WASHINGTON, Sept. 4, 2014 – Surface Transportation Board officials held a field hearing Thursday in Fargo, N.D., to address rail service issues that continue to impact North Dakota and surrounding states.

STB officials Debra Miller, Daniel Elliott, and Ann Begeman conducted a field hearing that heard testimony on different aspects of rail issues from nine different panels. Witnesses ranged from regional agricultural stakeholders to representatives from the area’s major railroad companies: Burlington Northern Sante Fe, Canadian Pacific, and Genesse & Wyoming. All three members of North Dakota’s Congressional delegation also spoke at the hearing.

The hearing addressed rail issues so dire that many elevators are still holding all or part of their 2013 crop harvest with 2014’s harvest just around the corner.

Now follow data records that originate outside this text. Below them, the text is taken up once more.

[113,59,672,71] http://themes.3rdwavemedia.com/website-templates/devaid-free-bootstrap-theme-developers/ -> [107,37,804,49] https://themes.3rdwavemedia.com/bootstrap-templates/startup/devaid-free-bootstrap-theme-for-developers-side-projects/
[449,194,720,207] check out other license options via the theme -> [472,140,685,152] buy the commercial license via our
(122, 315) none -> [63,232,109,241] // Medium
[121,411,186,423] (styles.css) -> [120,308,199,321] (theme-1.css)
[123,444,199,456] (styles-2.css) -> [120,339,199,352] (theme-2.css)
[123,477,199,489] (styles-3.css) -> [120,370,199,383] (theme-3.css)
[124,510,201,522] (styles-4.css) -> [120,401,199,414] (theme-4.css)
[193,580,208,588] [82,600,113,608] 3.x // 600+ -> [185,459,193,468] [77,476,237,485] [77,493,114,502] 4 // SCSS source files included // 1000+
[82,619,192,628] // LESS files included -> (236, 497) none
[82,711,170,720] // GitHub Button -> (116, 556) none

Agricultural stakeholders are concerned this could negatively affect basis levels and cash grain bids as well as create a storage issue when the new crop harvest begins.

American Soybean Association Director Lance Peterson was on hand to deliver testimony and talked about the trickle-down ramifications that will eventually impact producers.

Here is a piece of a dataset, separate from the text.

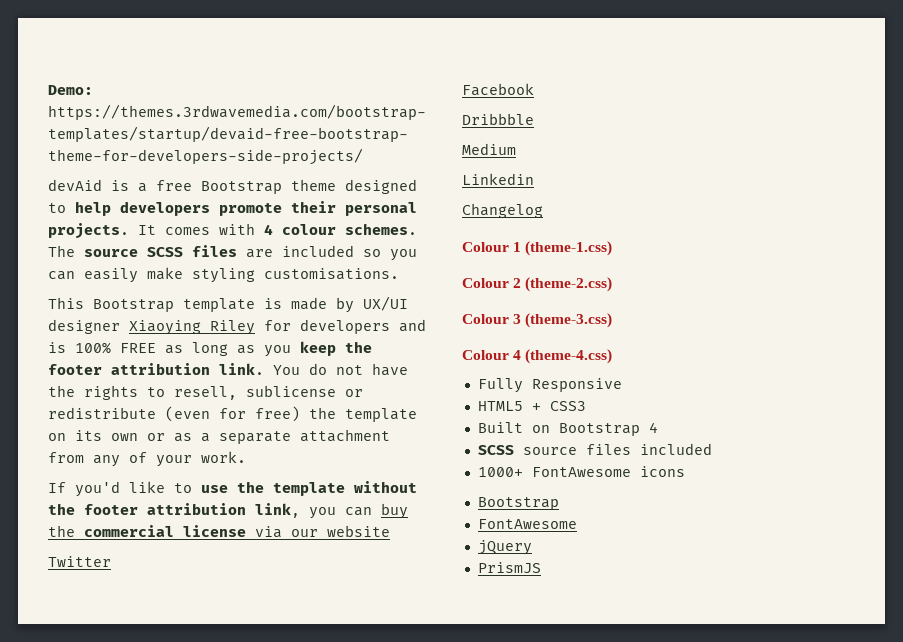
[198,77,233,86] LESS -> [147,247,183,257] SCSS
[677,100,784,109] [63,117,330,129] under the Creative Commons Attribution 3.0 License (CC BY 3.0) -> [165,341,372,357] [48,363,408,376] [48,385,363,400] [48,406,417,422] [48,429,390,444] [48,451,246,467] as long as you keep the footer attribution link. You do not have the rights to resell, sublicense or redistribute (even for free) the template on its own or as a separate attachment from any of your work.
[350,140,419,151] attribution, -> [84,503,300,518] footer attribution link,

“(I)nadequate rail service through delays and increased freight costs is not just a business challenge, but creates massive losses which are passed directly on to the agricultural producer—the farmer,” Peterson said in a release. “(W)ith thousands of producers across the upper Midwest losses could be in the hundreds of millions of dollars.”

Peterson – and many others giving testimony – said he was told the issue was supposed to be corrected before the 2014 harvest. Rail companies continue to make progress on backorders, but Peterson said the progress is not fast enough.

“In many cases shippers have spent millions of dollars in premiums on initial rail car auctions to access rail cars for the coming year,” Peterson said during his testimony. “If grain movement is not adequate, shippers will be forced to look to the secondary market to acquire additional cars . . . It is imperative that rail movement is adequate and timely.”

BNSF said it has moved an all-time record amount of grain out of North Dakota this year and currently has less than 1,000 past-due orders in the state after having more than 8,000 in March. Numbers from CP are not as clear; the company says between 200 and 2,000 past-due rail cars.